→ **YOUR GOAL**
Using the listing below, report all lines holding the word "contained".

—————

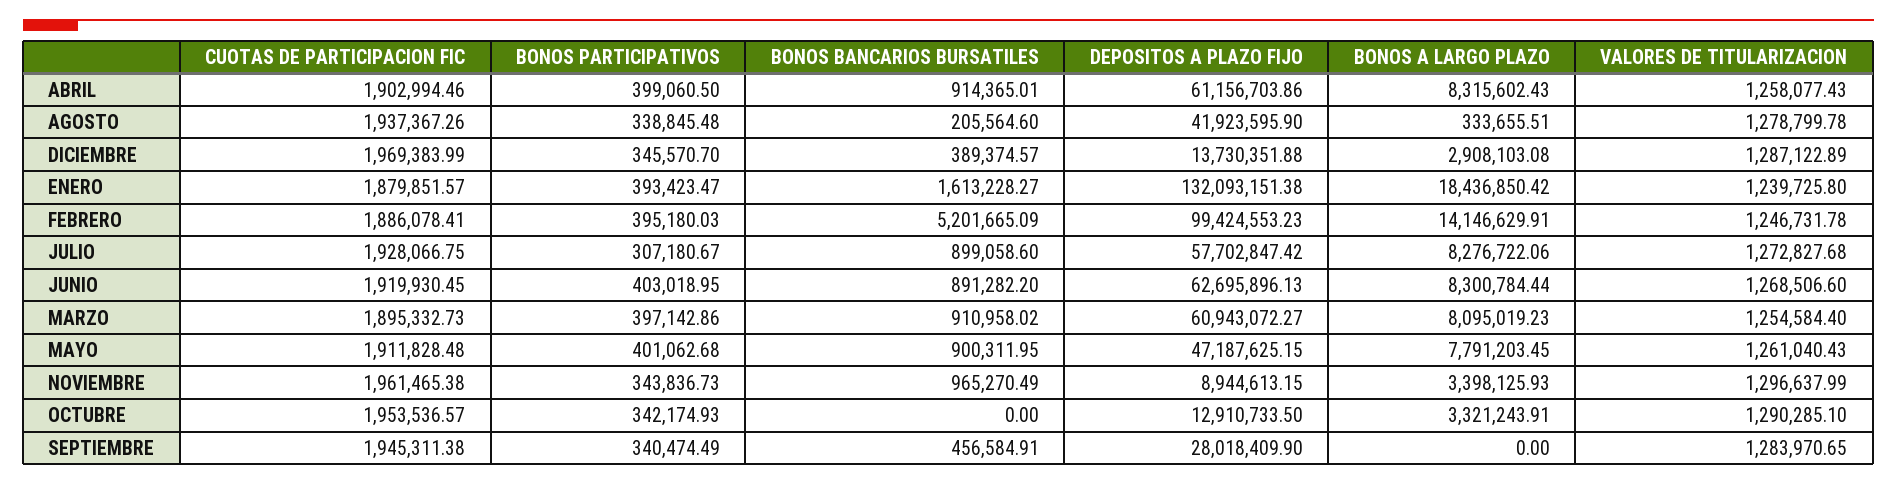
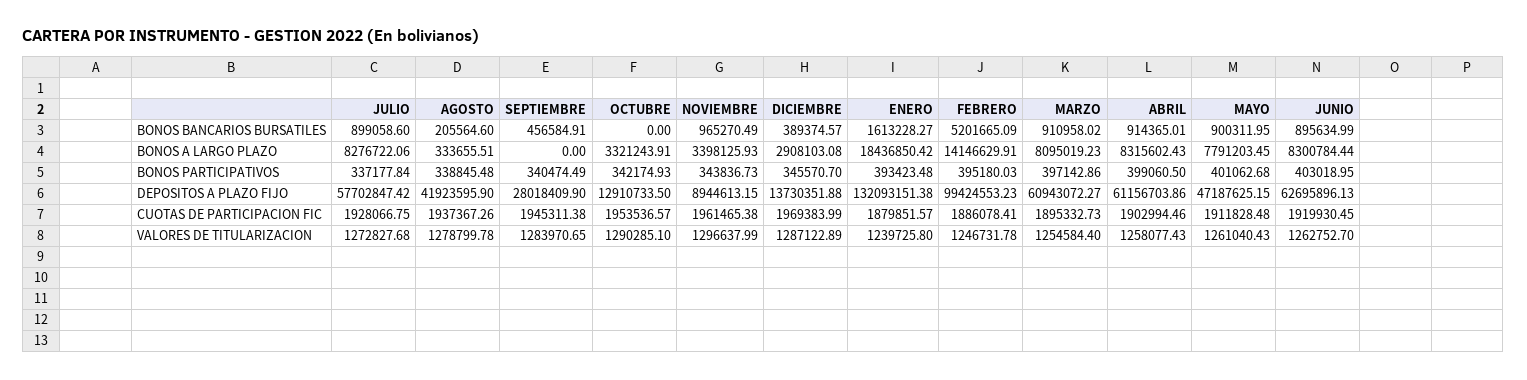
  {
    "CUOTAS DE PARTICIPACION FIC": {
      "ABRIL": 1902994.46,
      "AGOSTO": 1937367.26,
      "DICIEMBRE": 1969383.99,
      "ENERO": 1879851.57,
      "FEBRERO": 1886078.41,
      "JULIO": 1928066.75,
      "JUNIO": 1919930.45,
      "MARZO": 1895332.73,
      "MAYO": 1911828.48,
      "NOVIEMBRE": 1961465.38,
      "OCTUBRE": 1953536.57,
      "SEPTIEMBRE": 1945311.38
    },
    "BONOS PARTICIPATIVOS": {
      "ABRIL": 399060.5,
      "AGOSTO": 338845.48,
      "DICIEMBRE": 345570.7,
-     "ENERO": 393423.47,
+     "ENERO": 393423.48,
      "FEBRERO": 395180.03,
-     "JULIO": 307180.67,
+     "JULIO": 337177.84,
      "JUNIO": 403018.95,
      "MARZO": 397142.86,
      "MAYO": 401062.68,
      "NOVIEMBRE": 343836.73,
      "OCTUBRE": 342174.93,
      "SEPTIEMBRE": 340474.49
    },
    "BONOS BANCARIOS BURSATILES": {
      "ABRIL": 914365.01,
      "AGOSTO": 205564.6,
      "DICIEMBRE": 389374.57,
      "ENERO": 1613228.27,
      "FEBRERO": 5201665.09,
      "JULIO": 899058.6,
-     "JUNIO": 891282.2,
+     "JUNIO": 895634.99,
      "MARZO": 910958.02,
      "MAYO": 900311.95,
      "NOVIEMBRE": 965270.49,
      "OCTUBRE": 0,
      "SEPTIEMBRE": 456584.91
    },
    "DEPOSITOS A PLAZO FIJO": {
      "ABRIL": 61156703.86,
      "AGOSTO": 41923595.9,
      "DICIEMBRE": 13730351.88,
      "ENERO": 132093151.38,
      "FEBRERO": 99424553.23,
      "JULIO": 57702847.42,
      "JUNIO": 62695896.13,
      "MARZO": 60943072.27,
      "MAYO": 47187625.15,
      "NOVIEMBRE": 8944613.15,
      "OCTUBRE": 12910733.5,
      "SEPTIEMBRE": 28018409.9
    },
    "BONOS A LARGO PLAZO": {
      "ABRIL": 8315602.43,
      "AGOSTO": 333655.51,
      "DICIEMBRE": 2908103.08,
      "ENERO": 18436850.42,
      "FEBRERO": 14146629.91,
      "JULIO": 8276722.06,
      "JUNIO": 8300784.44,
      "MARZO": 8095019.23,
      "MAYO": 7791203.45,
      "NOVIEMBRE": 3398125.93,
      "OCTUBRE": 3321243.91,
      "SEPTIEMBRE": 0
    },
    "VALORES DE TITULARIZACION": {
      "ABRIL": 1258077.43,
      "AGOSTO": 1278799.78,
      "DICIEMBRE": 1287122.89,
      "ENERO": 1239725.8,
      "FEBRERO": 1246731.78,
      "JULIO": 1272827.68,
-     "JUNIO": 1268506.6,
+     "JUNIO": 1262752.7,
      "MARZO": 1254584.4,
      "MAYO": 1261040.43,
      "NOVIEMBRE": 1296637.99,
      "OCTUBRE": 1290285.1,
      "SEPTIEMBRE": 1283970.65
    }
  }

—————

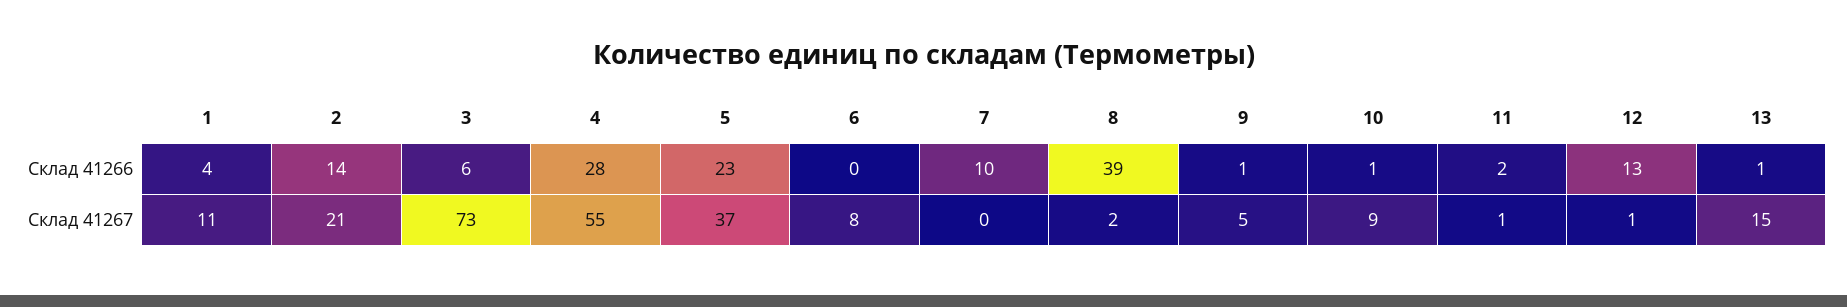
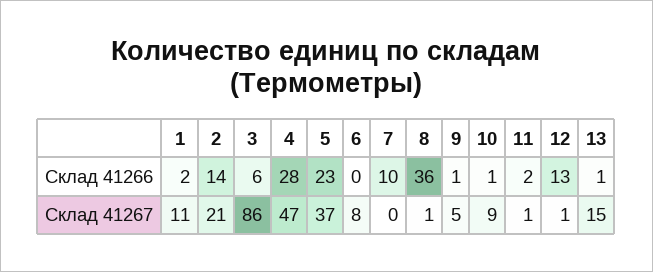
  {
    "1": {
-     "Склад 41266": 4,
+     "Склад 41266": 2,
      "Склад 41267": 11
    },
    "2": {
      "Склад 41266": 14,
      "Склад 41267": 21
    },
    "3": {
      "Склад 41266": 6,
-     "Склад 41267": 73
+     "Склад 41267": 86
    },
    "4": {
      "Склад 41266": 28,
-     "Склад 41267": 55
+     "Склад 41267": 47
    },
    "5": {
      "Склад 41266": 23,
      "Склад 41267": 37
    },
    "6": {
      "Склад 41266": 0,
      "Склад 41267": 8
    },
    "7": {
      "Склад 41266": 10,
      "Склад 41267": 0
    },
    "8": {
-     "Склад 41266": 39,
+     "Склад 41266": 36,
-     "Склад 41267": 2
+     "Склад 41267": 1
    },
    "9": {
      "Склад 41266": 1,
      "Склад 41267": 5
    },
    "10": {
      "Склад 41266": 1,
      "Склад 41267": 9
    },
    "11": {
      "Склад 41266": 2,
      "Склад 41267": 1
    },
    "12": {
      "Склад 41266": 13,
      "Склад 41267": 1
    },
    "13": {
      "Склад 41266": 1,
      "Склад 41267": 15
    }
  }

—————

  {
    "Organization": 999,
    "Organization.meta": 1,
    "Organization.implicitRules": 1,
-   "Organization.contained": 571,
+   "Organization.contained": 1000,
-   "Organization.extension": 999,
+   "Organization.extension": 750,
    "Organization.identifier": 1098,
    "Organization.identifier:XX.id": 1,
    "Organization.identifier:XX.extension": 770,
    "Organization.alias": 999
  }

—————

→ **FINISHED TASK**
-   "Organization.contained": 571,
+   "Organization.contained": 1000,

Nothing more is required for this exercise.